As viewers of Dragon’s Den will know, securing angel investment is no easy task. Although much of the BBC show is put on for our entertainment, many of the business owners who appear on the show make the same fundamental mistakes.
Here are five things to consider if you are seeking angel investment:
Inflated valuations
Probably the most common problem business owners have is to attach a realistic value to their businesses. Being so close to the business can remove almost all objectivity in some cases. Although you can use standard business valuations as a benchmark, there are no firm rules, especially if your business has not yet got off the ground.
Try to be realistic, and remember that a business angel could add a lot of value, even if they demand a larger piece of the pie than you had expected.
Poor planning
If you are serious about attracting investors, you must have a solid business plan, with financial forecasts in place.

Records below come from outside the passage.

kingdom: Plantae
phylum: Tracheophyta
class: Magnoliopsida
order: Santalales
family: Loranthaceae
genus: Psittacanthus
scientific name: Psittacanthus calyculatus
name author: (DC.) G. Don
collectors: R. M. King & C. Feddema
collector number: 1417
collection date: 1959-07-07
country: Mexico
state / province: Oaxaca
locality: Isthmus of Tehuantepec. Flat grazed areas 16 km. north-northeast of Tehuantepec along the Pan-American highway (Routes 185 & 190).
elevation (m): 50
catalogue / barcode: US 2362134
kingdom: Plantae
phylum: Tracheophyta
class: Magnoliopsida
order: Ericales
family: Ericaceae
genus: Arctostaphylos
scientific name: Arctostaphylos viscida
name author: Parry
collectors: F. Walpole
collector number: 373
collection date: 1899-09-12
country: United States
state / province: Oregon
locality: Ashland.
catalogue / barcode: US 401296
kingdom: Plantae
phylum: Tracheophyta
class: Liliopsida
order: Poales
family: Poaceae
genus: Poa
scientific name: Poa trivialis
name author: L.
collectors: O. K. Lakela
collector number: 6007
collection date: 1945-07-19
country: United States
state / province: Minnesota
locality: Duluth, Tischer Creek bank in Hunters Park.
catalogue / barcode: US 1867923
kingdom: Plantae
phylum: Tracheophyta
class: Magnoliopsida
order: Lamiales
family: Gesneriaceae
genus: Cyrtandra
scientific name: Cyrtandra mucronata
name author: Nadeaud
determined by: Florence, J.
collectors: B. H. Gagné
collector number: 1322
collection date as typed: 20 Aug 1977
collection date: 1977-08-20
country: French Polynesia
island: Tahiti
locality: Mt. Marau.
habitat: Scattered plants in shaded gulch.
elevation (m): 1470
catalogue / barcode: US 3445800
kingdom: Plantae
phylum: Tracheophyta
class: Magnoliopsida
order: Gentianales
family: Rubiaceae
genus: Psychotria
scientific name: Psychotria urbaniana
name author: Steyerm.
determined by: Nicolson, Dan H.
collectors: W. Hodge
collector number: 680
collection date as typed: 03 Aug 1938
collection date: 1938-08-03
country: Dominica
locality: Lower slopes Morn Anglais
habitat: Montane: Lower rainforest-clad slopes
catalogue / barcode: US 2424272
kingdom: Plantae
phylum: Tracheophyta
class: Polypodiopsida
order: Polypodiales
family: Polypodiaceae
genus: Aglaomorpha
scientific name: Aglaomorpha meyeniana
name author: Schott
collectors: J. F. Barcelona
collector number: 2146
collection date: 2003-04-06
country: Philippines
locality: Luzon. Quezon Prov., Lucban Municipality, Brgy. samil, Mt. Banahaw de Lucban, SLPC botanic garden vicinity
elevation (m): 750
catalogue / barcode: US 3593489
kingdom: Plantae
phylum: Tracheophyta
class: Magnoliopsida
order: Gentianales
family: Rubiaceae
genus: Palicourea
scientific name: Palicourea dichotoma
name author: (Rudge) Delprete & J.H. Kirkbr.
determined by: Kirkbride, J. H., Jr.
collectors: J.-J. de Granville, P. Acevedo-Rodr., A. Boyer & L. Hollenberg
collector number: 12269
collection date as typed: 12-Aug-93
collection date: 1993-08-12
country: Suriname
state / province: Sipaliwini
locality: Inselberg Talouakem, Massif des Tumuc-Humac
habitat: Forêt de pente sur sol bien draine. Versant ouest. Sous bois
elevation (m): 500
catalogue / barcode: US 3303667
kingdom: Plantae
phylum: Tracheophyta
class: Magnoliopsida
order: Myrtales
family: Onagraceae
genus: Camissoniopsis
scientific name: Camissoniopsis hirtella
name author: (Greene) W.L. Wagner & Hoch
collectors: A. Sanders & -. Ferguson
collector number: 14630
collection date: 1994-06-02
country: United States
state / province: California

You need to show that you have a realistic plan in place, and be able to explain how you would react in a number of scenarios, such as the advent of an economic downturn, or if there was steep increase in the price of components.
Don’t get too attached to the plan, but show that you are serious, and that the numbers add up.
What is your USP?
Rather than focusing on the product or service you are offering, investors will want to know what differentiates your business from others in the market. What solution are you offering? What is your Unique Selling Point (USP)?
The business angel’s motives
Don’t always assume that an angel investor is in it purely to make money. Most angel investments provide poor returns, but some do exceptionally well. Many investors actually enjoy getting involved in new business ideas, and offering their expertise, as well as looking forward to the prospect of achieving a good Return on Investment (ROI).
Make sure there is a good fit between you and a potential investor, whatever capital they are prepared to invest. Make sure you can also offer a realistic exit strategy for both you and a prospective investor.
Who are you?
Both parties need to find out as much about each other as possible before a deal takes place. Some of the key questions to get answered are;
- What can the investor offer in terms of time, money and expertise?
- What experience and qualifications do the managers of the business have?
- Is there chemistry between the two sides?
- Could you actually work together if the incentive of a cash injection were not there?